The Redistribution Recession: Government Redistribution and the Labor Market


MulliganBy Casey B. Mulligan

Professor of Economics, University of Chicago

When: Wednesday, Oct. 2nd, 2013, 4:30 - 6:00 p m
Where: AUD 720 (430 S. Michigan Ave)

Subsidies and regulations designed to help the poor and unemployed were changed in more than a dozen ways after the 2007 market crash.
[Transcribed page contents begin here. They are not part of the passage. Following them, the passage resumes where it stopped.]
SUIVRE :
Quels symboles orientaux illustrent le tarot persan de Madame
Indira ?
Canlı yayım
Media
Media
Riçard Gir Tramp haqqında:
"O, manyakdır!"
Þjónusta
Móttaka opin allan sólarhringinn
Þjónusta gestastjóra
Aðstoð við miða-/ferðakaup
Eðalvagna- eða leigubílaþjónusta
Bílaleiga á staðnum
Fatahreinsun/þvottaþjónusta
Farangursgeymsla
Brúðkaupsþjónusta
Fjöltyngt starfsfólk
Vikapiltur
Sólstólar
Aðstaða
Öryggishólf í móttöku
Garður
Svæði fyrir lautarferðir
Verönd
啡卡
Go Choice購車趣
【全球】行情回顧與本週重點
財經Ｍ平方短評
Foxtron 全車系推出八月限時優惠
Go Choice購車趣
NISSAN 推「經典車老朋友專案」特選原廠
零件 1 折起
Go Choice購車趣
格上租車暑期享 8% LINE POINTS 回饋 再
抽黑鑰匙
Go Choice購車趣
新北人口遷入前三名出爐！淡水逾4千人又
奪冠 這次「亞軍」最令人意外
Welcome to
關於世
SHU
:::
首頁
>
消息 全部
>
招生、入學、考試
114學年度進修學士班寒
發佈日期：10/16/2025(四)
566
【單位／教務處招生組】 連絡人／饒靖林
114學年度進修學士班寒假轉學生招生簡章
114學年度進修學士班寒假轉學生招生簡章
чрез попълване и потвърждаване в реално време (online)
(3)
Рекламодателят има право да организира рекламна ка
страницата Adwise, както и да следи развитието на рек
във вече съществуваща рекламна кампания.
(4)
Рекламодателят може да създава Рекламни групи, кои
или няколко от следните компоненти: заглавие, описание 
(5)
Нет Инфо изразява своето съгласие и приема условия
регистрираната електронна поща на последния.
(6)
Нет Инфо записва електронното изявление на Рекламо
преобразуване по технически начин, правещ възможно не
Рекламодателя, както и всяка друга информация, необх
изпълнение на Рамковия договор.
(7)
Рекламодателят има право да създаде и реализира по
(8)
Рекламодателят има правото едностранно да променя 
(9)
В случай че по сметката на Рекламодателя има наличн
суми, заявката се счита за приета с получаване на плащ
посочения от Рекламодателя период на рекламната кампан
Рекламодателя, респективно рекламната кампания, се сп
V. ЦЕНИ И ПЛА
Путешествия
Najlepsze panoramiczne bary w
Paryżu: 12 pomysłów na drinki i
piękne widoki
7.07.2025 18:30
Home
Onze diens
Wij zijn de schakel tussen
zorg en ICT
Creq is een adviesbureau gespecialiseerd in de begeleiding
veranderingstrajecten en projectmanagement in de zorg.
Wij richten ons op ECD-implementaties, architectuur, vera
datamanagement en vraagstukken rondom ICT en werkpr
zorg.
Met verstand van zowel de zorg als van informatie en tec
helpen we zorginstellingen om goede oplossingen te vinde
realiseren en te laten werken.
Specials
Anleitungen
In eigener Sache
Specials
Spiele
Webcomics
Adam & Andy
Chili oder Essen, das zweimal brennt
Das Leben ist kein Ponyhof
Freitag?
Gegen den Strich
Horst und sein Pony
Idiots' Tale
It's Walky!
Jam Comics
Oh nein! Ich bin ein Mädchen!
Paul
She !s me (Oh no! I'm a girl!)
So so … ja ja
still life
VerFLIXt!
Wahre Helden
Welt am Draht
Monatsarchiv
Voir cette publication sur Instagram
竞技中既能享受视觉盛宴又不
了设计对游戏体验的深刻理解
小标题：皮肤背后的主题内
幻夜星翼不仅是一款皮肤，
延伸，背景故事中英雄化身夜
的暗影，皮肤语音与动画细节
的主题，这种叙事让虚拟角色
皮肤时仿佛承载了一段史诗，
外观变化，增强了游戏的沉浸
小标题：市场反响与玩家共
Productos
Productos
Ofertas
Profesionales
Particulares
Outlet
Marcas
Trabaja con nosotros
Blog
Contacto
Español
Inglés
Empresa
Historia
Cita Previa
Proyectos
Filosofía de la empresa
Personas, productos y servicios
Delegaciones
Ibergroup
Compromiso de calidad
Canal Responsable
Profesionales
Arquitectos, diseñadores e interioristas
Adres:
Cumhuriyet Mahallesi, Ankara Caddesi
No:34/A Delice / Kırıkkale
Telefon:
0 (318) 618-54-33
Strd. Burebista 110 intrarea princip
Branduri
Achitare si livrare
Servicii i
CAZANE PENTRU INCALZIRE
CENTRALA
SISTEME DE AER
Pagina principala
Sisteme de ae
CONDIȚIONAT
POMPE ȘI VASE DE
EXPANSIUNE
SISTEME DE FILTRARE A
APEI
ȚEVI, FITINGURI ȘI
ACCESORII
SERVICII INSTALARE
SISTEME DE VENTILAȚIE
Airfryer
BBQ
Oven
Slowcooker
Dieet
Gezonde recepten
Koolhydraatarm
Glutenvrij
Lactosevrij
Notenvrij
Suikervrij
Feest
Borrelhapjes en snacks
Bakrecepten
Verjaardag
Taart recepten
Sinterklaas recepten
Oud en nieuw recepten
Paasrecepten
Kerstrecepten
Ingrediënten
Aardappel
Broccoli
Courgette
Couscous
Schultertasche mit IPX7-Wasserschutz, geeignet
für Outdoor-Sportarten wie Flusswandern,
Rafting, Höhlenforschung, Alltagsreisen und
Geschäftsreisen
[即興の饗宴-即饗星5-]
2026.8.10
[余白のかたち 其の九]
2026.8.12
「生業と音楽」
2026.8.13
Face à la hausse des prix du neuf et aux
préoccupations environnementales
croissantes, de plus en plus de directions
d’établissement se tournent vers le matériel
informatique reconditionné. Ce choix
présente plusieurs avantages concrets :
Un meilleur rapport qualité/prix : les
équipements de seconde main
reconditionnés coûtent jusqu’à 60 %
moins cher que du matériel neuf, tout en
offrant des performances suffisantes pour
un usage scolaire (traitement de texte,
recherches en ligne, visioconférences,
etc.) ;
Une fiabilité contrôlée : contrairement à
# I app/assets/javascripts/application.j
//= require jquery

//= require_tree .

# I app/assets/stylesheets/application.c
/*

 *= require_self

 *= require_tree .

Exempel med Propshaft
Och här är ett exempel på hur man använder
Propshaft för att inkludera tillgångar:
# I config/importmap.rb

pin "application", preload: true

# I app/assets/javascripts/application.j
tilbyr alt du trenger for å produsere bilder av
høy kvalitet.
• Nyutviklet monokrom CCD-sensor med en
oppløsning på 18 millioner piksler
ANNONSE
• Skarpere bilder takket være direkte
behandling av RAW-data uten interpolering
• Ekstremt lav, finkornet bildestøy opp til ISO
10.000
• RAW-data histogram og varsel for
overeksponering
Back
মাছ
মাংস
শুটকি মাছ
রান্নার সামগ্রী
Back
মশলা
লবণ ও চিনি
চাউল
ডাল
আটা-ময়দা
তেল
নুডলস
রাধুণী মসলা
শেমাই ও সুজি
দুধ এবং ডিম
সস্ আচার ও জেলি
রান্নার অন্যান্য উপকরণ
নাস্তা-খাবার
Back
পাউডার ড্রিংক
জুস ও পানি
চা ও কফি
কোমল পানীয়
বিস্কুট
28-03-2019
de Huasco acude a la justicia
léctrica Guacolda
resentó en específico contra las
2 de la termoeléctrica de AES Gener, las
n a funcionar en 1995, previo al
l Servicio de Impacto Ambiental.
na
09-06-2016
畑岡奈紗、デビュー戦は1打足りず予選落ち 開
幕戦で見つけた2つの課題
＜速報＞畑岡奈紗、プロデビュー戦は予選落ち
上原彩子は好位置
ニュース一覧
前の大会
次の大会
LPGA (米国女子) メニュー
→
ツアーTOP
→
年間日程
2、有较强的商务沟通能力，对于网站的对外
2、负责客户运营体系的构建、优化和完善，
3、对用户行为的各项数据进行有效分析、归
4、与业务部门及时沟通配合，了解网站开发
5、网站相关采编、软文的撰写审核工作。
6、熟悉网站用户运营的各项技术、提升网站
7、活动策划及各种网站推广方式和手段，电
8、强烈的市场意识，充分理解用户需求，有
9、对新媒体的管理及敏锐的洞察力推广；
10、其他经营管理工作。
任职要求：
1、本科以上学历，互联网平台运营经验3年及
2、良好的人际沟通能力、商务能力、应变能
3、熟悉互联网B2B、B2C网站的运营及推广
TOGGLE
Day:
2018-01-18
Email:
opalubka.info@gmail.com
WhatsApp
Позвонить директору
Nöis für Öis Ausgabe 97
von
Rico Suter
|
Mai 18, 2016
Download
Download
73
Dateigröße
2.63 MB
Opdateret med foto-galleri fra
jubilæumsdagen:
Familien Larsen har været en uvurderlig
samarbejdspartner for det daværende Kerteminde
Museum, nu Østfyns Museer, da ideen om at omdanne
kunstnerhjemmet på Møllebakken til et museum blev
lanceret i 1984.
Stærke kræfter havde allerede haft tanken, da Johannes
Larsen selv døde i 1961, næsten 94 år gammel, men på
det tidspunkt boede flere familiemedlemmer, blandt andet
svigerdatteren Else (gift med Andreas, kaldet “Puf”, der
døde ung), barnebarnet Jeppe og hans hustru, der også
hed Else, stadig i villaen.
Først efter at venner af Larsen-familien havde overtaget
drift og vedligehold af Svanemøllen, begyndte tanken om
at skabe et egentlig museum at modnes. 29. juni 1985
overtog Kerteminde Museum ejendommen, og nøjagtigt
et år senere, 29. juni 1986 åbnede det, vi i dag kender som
The University of Chicago economist Casey B. Mulligan argues that many of these changes were reasonable reactions to economic events, with the intention of helping people endure the recession.  But they also reduced incentives for people to work and for businesses to hire.  Mulligan measures the startling changes in tax rates that resulted from a labyrinth of new and expanded social safety net programs.  He quantifies the effects of these changes on the labor market and wider economy.  He argues that redistribution in the forms of subsidies, taxes, and minimum-wage laws profoundly altered the path of the economy, making the recent recession one of the deepest and longest in decades.

Mulligan’s 2012 book from Oxford University Press, The Redistribution Recession, is an important if controversial interpretation of the interplay between unemployment and financial markets.

Casey Mulligan is Professor of Economics at the University of Chicago and a regular contributor to the New York Times.